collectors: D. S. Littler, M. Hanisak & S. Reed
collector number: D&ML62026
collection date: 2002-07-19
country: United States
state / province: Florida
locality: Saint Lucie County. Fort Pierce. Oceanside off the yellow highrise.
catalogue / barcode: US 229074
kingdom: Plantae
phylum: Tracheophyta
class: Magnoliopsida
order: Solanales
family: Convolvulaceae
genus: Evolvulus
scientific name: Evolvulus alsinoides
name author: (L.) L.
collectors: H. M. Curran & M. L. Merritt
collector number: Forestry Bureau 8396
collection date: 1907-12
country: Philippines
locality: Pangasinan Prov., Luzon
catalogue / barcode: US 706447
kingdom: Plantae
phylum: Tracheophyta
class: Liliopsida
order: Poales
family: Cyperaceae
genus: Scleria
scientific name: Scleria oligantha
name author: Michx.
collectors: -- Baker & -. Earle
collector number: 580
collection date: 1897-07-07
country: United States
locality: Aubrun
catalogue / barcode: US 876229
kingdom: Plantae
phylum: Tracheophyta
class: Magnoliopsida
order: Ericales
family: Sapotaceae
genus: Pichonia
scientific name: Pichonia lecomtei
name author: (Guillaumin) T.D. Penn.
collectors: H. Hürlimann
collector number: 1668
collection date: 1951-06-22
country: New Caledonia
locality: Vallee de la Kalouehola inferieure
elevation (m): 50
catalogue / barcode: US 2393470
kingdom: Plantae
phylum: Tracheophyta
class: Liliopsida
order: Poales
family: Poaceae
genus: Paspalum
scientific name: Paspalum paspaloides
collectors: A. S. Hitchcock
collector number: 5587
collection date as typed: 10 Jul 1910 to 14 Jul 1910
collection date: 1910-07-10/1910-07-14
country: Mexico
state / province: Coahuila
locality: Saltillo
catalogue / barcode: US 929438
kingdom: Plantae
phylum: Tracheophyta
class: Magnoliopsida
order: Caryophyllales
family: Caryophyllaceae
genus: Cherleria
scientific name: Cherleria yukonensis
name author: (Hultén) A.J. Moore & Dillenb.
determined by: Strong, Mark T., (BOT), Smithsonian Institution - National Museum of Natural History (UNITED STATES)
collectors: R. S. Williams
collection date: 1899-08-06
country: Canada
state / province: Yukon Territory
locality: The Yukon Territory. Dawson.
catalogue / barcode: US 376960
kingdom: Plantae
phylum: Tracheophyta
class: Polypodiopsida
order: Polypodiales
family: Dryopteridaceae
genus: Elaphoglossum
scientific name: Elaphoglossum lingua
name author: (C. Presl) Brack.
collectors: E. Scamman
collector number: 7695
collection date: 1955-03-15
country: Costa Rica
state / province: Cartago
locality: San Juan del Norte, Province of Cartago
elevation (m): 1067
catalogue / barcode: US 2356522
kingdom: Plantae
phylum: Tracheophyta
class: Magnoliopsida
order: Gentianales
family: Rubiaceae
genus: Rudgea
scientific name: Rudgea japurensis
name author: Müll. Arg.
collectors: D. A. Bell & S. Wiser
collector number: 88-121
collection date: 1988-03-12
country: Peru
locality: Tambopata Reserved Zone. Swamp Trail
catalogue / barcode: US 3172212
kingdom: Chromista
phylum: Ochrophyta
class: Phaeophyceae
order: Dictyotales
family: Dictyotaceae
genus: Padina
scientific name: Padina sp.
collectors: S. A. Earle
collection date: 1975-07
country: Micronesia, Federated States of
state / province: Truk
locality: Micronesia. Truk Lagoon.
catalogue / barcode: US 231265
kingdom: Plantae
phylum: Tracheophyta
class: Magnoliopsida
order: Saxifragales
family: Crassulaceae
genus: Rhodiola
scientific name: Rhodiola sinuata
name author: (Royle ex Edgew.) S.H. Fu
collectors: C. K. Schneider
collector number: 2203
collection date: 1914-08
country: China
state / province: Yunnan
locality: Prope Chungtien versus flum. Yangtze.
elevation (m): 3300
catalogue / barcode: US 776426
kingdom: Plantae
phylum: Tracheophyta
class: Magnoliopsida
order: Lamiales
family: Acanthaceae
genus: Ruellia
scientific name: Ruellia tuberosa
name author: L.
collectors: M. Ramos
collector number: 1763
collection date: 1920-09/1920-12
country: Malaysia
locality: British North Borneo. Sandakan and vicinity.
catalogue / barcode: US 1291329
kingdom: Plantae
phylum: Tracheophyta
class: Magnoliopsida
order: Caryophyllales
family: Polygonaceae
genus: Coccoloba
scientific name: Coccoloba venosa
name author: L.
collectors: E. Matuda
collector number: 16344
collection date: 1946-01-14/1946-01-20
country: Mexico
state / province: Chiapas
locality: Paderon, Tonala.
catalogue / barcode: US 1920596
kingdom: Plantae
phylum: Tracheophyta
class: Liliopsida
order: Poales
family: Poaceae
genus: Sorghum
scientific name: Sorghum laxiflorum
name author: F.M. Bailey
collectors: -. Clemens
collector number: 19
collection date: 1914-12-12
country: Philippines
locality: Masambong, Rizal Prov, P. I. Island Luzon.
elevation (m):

· · ·

Put every line of the items above into a JSON list of strings, one string per line, with blank lines left out.

[
  "collectors: D. S. Littler, M. Hanisak & S. Reed",
  "collector number: D&ML62026",
  "collection date: 2002-07-19",
  "country: United States",
  "state / province: Florida",
  "locality: Saint Lucie County. Fort Pierce. Oceanside off the yellow highrise.",
  "catalogue / barcode: US 229074",
  "kingdom: Plantae",
  "phylum: Tracheophyta",
  "class: Magnoliopsida",
  "order: Solanales",
  "family: Convolvulaceae",
  "genus: Evolvulus",
  "scientific name: Evolvulus alsinoides",
  "name author: (L.) L.",
  "collectors: H. M. Curran & M. L. Merritt",
  "collector number: Forestry Bureau 8396",
  "collection date: 1907-12",
  "country: Philippines",
  "locality: Pangasinan Prov., Luzon",
  "catalogue / barcode: US 706447",
  "kingdom: Plantae",
  "phylum: Tracheophyta",
  "class: Liliopsida",
  "order: Poales",
  "family: Cyperaceae",
  "genus: Scleria",
  "scientific name: Scleria oligantha",
  "name author: Michx.",
  "collectors: -- Baker & -. Earle",
  "collector number: 580",
  "collection date: 1897-07-07",
  "country: United States",
  "locality: Aubrun",
  "catalogue / barcode: US 876229",
  "kingdom: Plantae",
  "phylum: Tracheophyta",
  "class: Magnoliopsida",
  "order: Ericales",
  "family: Sapotaceae",
  "genus: Pichonia",
  "scientific name: Pichonia lecomtei",
  "name author: (Guillaumin) T.D. Penn.",
  "collectors: H. Hürlimann",
  "collector number: 1668",
  "collection date: 1951-06-22",
  "country: New Caledonia",
  "locality: Vallee de la Kalouehola inferieure",
  "elevation (m): 50",
  "catalogue / barcode: US 2393470",
  "kingdom: Plantae",
  "phylum: Tracheophyta",
  "class: Liliopsida",
  "order: Poales",
  "family: Poaceae",
  "genus: Paspalum",
  "scientific name: Paspalum paspaloides",
  "collectors: A. S. Hitchcock",
  "collector number: 5587",
  "collection date as typed: 10 Jul 1910 to 14 Jul 1910",
  "collection date: 1910-07-10/1910-07-14",
  "country: Mexico",
  "state / province: Coahuila",
  "locality: Saltillo",
  "catalogue / barcode: US 929438",
  "kingdom: Plantae",
  "phylum: Tracheophyta",
  "class: Magnoliopsida",
  "order: Caryophyllales",
  "family: Caryophyllaceae",
  "genus: Cherleria",
  "scientific name: Cherleria yukonensis",
  "name author: (Hultén) A.J. Moore & Dillenb.",
  "determined by: Strong, Mark T., (BOT), Smithsonian Institution - National Museum of Natural History (UNITED STATES)",
  "collectors: R. S. Williams",
  "collection date: 1899-08-06",
  "country: Canada",
  "state / province: Yukon Territory",
  "locality: The Yukon Territory. Dawson.",
  "catalogue / barcode: US 376960",
  "kingdom: Plantae",
  "phylum: Tracheophyta",
  "class: Polypodiopsida",
  "order: Polypodiales",
  "family: Dryopteridaceae",
  "genus: Elaphoglossum",
  "scientific name: Elaphoglossum lingua",
  "name author: (C. Presl) Brack.",
  "collectors: E. Scamman",
  "collector number: 7695",
  "collection date: 1955-03-15",
  "country: Costa Rica",
  "state / province: Cartago",
  "locality: San Juan del Norte, Province of Cartago",
  "elevation (m): 1067",
  "catalogue / barcode: US 2356522",
  "kingdom: Plantae",
  "phylum: Tracheophyta",
  "class: Magnoliopsida",
  "order: Gentianales",
  "family: Rubiaceae",
  "genus: Rudgea",
  "scientific name: Rudgea japurensis",
  "name author: Müll. Arg.",
  "collectors: D. A. Bell & S. Wiser",
  "collector number: 88-121",
  "collection date: 1988-03-12",
  "country: Peru",
  "locality: Tambopata Reserved Zone. Swamp Trail",
  "catalogue / barcode: US 3172212",
  "kingdom: Chromista",
  "phylum: Ochrophyta",
  "class: Phaeophyceae",
  "order: Dictyotales",
  "family: Dictyotaceae",
  "genus: Padina",
  "scientific name: Padina sp.",
  "collectors: S. A. Earle",
  "collection date: 1975-07",
  "country: Micronesia, Federated States of",
  "state / province: Truk",
  "locality: Micronesia. Truk Lagoon.",
  "catalogue / barcode: US 231265",
  "kingdom: Plantae",
  "phylum: Tracheophyta",
  "class: Magnoliopsida",
  "order: Saxifragales",
  "family: Crassulaceae",
  "genus: Rhodiola",
  "scientific name: Rhodiola sinuata",
  "name author: (Royle ex Edgew.) S.H. Fu",
  "collectors: C. K. Schneider",
  "collector number: 2203",
  "collection date: 1914-08",
  "country: China",
  "state / province: Yunnan",
  "locality: Prope Chungtien versus flum. Yangtze.",
  "elevation (m): 3300",
  "catalogue / barcode: US 776426",
  "kingdom: Plantae",
  "phylum: Tracheophyta",
  "class: Magnoliopsida",
  "order: Lamiales",
  "family: Acanthaceae",
  "genus: Ruellia",
  "scientific name: Ruellia tuberosa",
  "name author: L.",
  "collectors: M. Ramos",
  "collector number: 1763",
  "collection date: 1920-09/1920-12",
  "country: Malaysia",
  "locality: British North Borneo. Sandakan and vicinity.",
  "catalogue / barcode: US 1291329",
  "kingdom: Plantae",
  "phylum: Tracheophyta",
  "class: Magnoliopsida",
  "order: Caryophyllales",
  "family: Polygonaceae",
  "genus: Coccoloba",
  "scientific name: Coccoloba venosa",
  "name author: L.",
  "collectors: E. Matuda",
  "collector number: 16344",
  "collection date: 1946-01-14/1946-01-20",
  "country: Mexico",
  "state / province: Chiapas",
  "locality: Paderon, Tonala.",
  "catalogue / barcode: US 1920596",
  "kingdom: Plantae",
  "phylum: Tracheophyta",
  "class: Liliopsida",
  "order: Poales",
  "family: Poaceae",
  "genus: Sorghum",
  "scientific name: Sorghum laxiflorum",
  "name author: F.M. Bailey",
  "collectors: -. Clemens",
  "collector number: 19",
  "collection date: 1914-12-12",
  "country: Philippines",
  "locality: Masambong, Rizal Prov, P. I. Island Luzon.",
  "elevation (m):"
]